──────── Source data

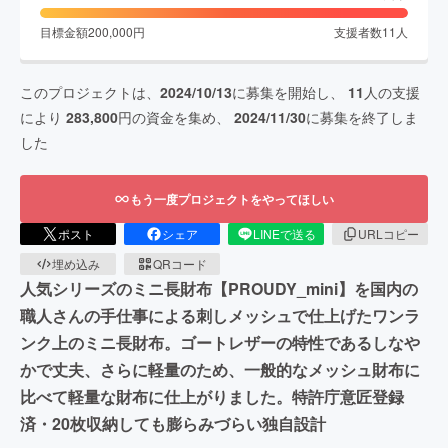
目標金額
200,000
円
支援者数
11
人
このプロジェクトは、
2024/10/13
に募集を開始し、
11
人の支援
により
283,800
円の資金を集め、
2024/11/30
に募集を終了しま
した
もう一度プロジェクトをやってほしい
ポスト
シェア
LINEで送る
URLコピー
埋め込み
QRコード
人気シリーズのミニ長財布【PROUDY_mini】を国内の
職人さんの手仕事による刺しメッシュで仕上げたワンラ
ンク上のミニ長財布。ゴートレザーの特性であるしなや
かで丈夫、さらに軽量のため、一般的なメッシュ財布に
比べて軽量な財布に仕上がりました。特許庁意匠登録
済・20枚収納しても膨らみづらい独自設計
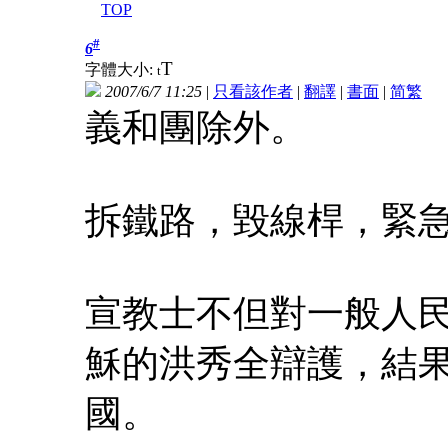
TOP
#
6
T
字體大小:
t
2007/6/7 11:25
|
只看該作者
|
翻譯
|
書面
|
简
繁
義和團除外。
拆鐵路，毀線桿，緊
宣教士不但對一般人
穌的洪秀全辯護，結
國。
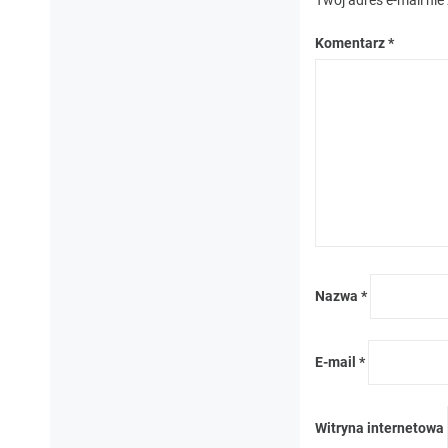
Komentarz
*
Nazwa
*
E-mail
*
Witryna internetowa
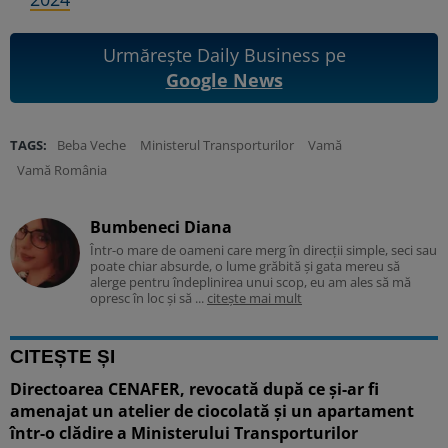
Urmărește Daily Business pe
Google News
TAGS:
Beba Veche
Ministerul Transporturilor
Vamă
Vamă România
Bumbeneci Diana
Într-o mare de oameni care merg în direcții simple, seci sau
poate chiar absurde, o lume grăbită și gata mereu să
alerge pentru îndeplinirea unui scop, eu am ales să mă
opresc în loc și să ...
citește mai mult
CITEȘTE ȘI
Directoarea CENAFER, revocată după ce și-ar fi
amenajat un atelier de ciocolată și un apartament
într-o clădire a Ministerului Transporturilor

────────────────

Give back all of the material exactly, though without the images it contains.

# Result
目標金額
200,000
円
支援者数
11
人
このプロジェクトは、
2024/10/13
に募集を開始し、
11
人の支援
により
283,800
円の資金を集め、
2024/11/30
に募集を終了しま
した
もう一度プロジェクトをやってほしい
ポスト
シェア
LINEで送る
URLコピー
埋め込み
QRコード
人気シリーズのミニ長財布【PROUDY_mini】を国内の
職人さんの手仕事による刺しメッシュで仕上げたワンラ
ンク上のミニ長財布。ゴートレザーの特性であるしなや
かで丈夫、さらに軽量のため、一般的なメッシュ財布に
比べて軽量な財布に仕上がりました。特許庁意匠登録
済・20枚収納しても膨らみづらい独自設計
TOP
#
6
T
字體大小:
t
2007/6/7 11:25
|
只看該作者
|
翻譯
|
書面
|
简
繁
義和團除外。
拆鐵路，毀線桿，緊
宣教士不但對一般人
穌的洪秀全辯護，結
國。
Komentarz
*
Nazwa
*
E-mail
*
Witryna internetowa
Urmărește Daily Business pe
Google News
TAGS:
Beba Veche
Ministerul Transporturilor
Vamă
Vamă România
Bumbeneci Diana
Într-o mare de oameni care merg în direcții simple, seci sau
poate chiar absurde, o lume grăbită și gata mereu să
alerge pentru îndeplinirea unui scop, eu am ales să mă
opresc în loc și să ...
citește mai mult
CITEȘTE ȘI
Directoarea CENAFER, revocată după ce și-ar fi
amenajat un atelier de ciocolată și un apartament
într-o clădire a Ministerului Transporturilor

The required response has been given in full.